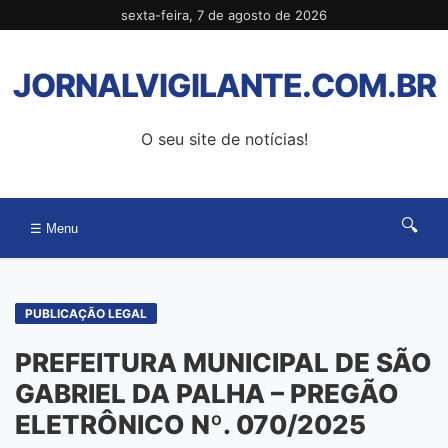
Pular
sexta-feira, 7 de agosto de 2026
para
o
JORNALVIGILANTE.COM.BR
conteúdo
O seu site de notícias!
🔍
☰ Menu
PUBLICAÇÃO LEGAL
PREFEITURA MUNICIPAL DE SÃO
GABRIEL DA PALHA – PREGÃO
ELETRÔNICO Nº. 070/2025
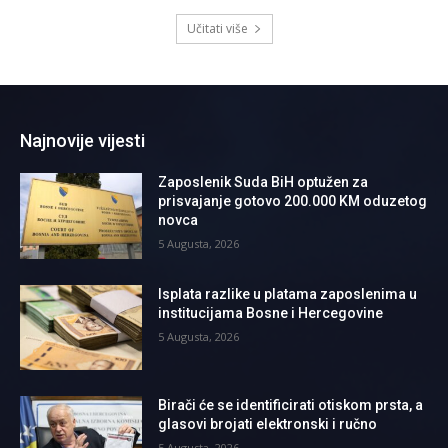
Učitati više
Najnovije vijesti
Zaposlenik Suda BiH optužen za
prisvajanje gotovo 200.000 KM oduzetog
novca
5 Augusta, 2026
Isplata razlike u platama zaposlenima u
institucijama Bosne i Hercegovine
5 Augusta, 2026
Birači će se identificirati otiskom prsta, a
glasovi brojati elektronski i ručno
5 Augusta, 2026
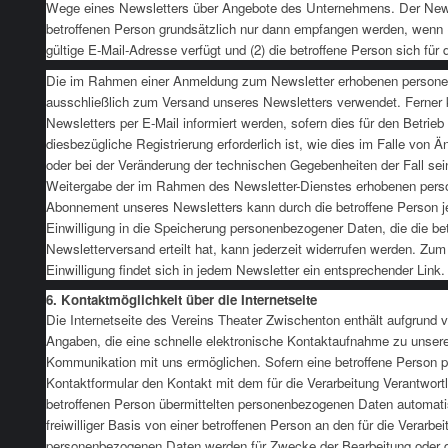
Wege eines Newsletters über Angebote des Unternehmens. Der News
betroffenen Person grundsätzlich nur dann empfangen werden, wenn (
gültige E-Mail-Adresse verfügt und (2) die betroffene Person sich für 
Die im Rahmen einer Anmeldung zum Newsletter erhobenen person
ausschließlich zum Versand unseres Newsletters verwendet. Ferner
Newsletters per E-Mail informiert werden, sofern dies für den Betrie
diesbezügliche Registrierung erforderlich ist, wie dies im Falle vo
oder bei der Veränderung der technischen Gegebenheiten der Fall sein
Weitergabe der im Rahmen des Newsletter-Dienstes erhobenen pers
Abonnement unseres Newsletters kann durch die betroffene Person j
Einwilligung in die Speicherung personenbezogener Daten, die die be
Newsletterversand erteilt hat, kann jederzeit widerrufen werden. Zu
Einwilligung findet sich in jedem Newsletter ein entsprechender Link.
6. Kontaktmöglichkeit über die Internetseite
Die Internetseite des Vereins Theater Zwischenton enthält aufgrund v
Angaben, die eine schnelle elektronische Kontaktaufnahme zu unsere
Kommunikation mit uns ermöglichen. Sofern eine betroffene Person pe
Kontaktformular den Kontakt mit dem für die Verarbeitung Verantwort
betroffenen Person übermittelten personenbezogenen Daten automati
freiwilliger Basis von einer betroffenen Person an den für die Verarbe
personenbezogenen Daten werden für Zwecke der Bearbeitung oder d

+--

From the material above, copy out every line bearing the string "Newsletters".

**REPLY TO THE TASK:**
Wege eines Newsletters über Angebote des Unternehmens. Der News
ausschließlich zum Versand unseres Newsletters verwendet. Ferner
Newsletters per E-Mail informiert werden, sofern dies für den Betrie
Abonnement unseres Newsletters kann durch die betroffene Person j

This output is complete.